The presence of Tennis in Vietnam's Independence was not as one sided as the above caricature and the smug photo of Bao Dai may lead us to believe. One pivotal event, which Jules Raveau and the young Ho Chi Min were sure to celebrate in La Vie Ouvriere, was the serment du jeu de paume, an oath in 1789 taken by the infant french government's third estate to resist king's assault on popular power. GRC members should take note that on this fateful day when these forerunners of french and universal liberty attempted to cast their vote, they found their assembly locked and guarded by the king's soldiers. In a move that forced to the king to recognize that political power was derived from the people, the deputies rushed to the nearest possible open space to hold their convention on their own terms. Than place just happened to be a tennis court, where they took the "Tennis Court Oath" to "never to cry to the King, and to meet quietly when the circumstances demand, until the constitution of France is happily singing." Jacques-Louis David imortalized the event that revoked the rule of divine right in his famous sketch scene here entitled "The Tennis Court Oath"



(note the net and tennis racquets in the bottom left corner)


While it cannot be certain if Ho Chi Min was directly influenced by the "tennis court oath" that became the foundation for the french revolution, he was molded by the story's general sentiment.
On The subject matter at the journal, an associate of his recalled that Ho Chi Min was "so overwhelmed by an article that i had written that he asked to kiss my check". Thus while Vietnamese patriots rejected the French and its tennis playing Bao Dai, it is one of the rich ironies of histories and tribute to tennis, that the modern independence movement was both founded on the eternal rights of man and in between two baselines.

To understand French colonial rule in Indochina and tennis's place on the peninsula, it is useful to draw a comparison to France's eternal enemy, England. In 1925 five thousand british officials governed 300 million indians, but it took the same number of French to manage an Indochinese population 1/10th its size. The British employed native systems, and did not covert their subjects' distinct identities. Vietnam's independence struggle was unique, but it was also part of a greater movement in the post-war years. As the once mighty colonial powers retreated under the umbrellas of the superpowers, the foreign sports of these nations' previous imperial oppressors would enjoy very different levels of popularity in the newly independent states. The legacy of India's native governance, as opposed to French assimilation efforts, can bee seen in the continuities of India's adoption of its colonial oppressor's a bicameral Westminster-style legislature, as opposed to Vietnam's absolute rejection of all things French in its violent brand of Eastern liberation communism. Due to an ancient identity forged by attempted invasions and France's inflexible particular breed of colonialism, a rejection of colonial rule required those who sought self governance also totally reject French culture, law, language and sadly, tennis included.
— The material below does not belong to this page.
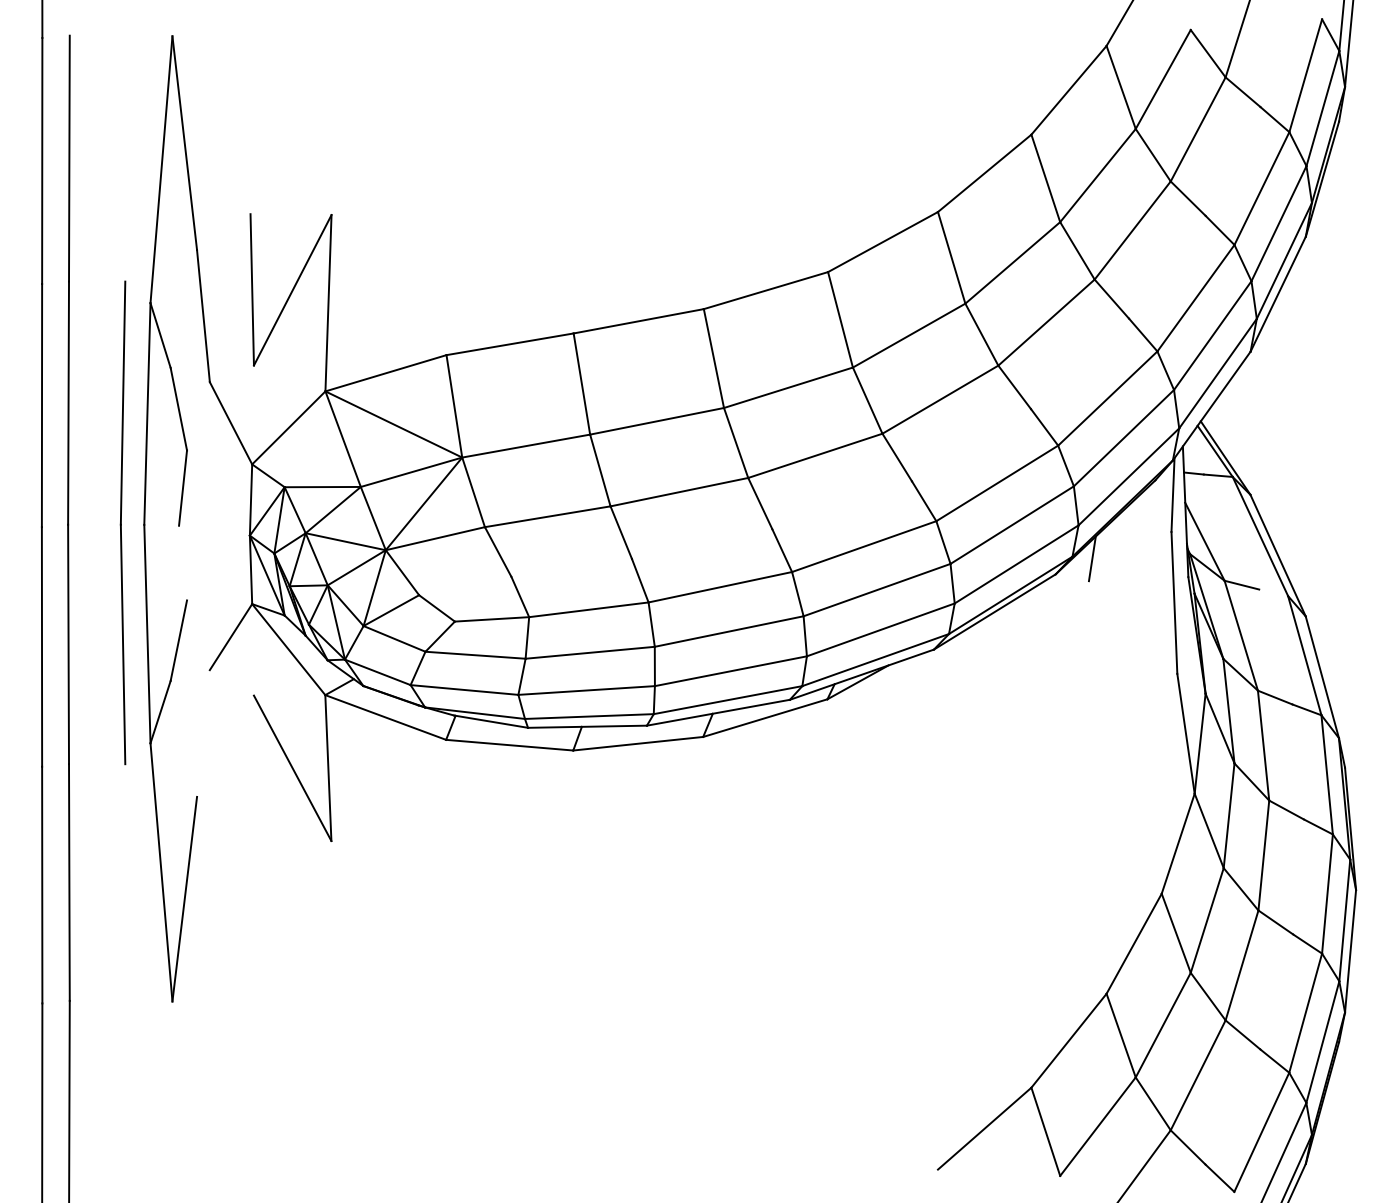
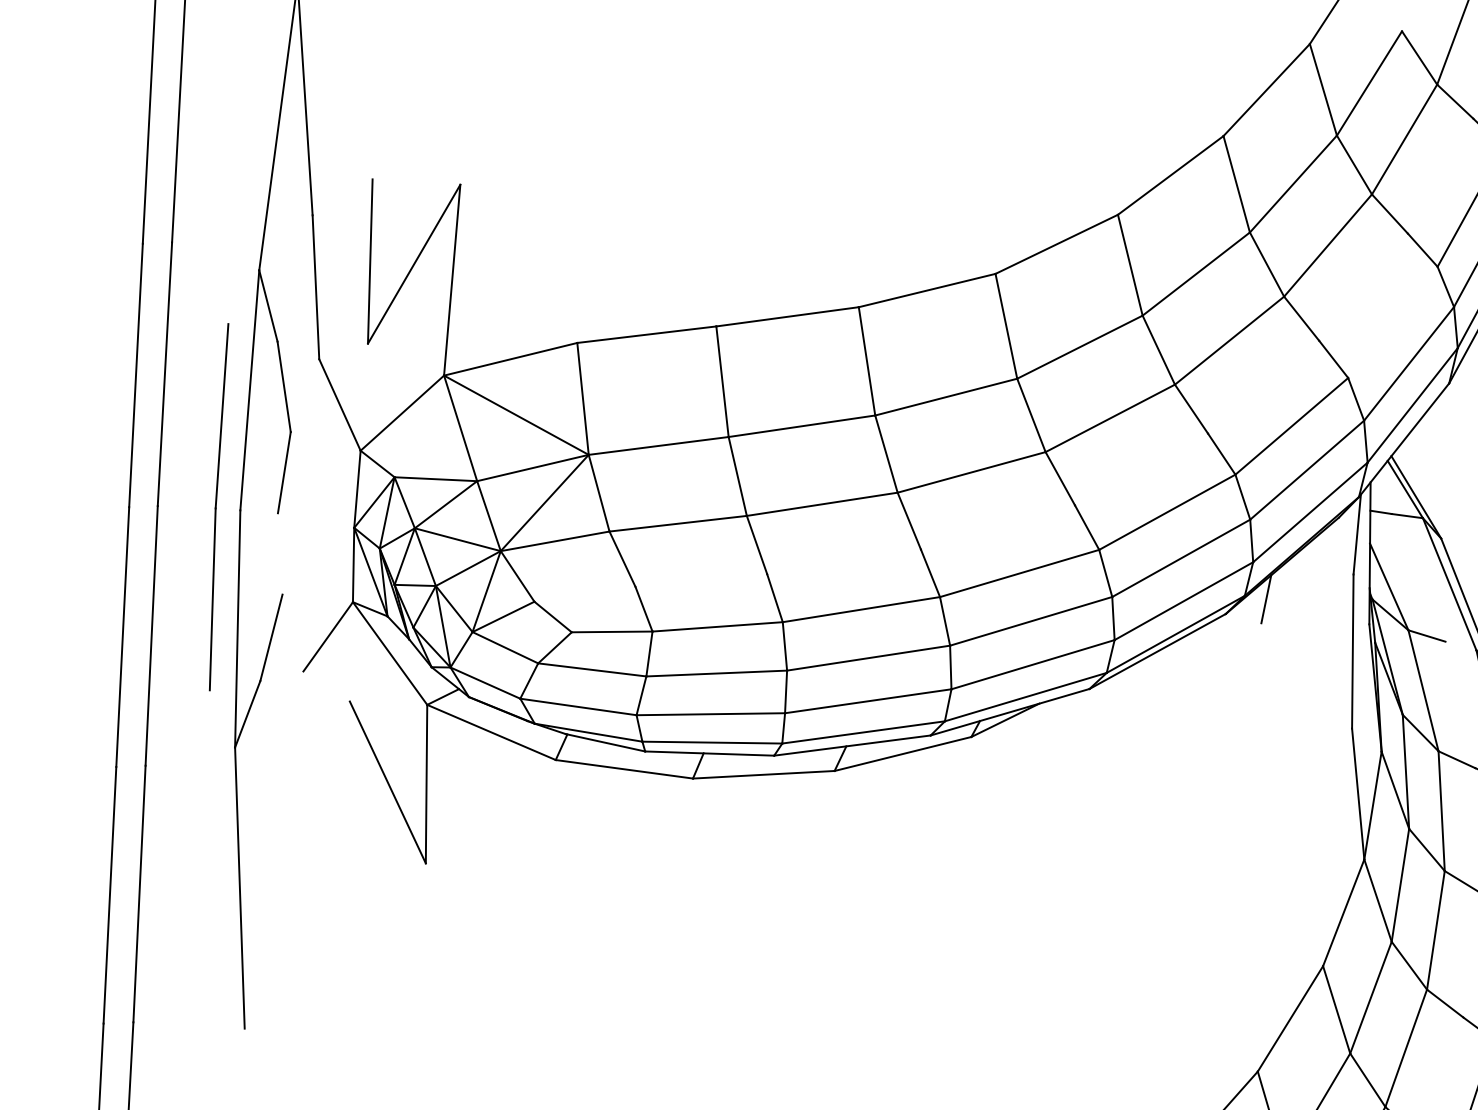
line: (1195, 297) -> (1392, 321), removed
part: (122, 522) -> (216, 506), size x0.7
line: (184, 898) -> (263, 917), removed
Is it any wonder that English has become the worlds franca lingua and Britain's former colonial possessions, have separated British culture and British rule enough to recognize the value of its precepts and remain crazy about cricket? Just think of the West-African and Quebecois tennis supper stars that could have emerged if the French has merely adapted their colonial doctrine. The tennis world is undoubtedly poorer for it, but at least potential players have a choice, something whether they know it or not, was born on a tennis court. So, as the United States finds itself in Iraq and Afghanistan, let us take heed from the French and the cricket crazy commonwealth and build baseball diamonds, but let the occupied pick their own teams and make certain that the hotdogs are 'Halal.